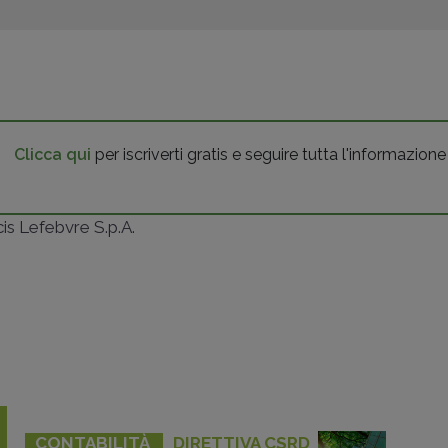
Clicca qui
per iscriverti gratis e seguire tutta l'informazione
ncis Lefebvre S.p.A.
CONTABILITÀ
DIRETTIVA CSRD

EXERCISE INSTRUCTIONS
Reproduce the text of the records above line for line, changing nothing. Leave the pictures out of your answer.

RESULT
Clicca qui
per iscriverti gratis e seguire tutta l'informazione
ncis Lefebvre S.p.A.
CONTABILITÀ
DIRETTIVA CSRD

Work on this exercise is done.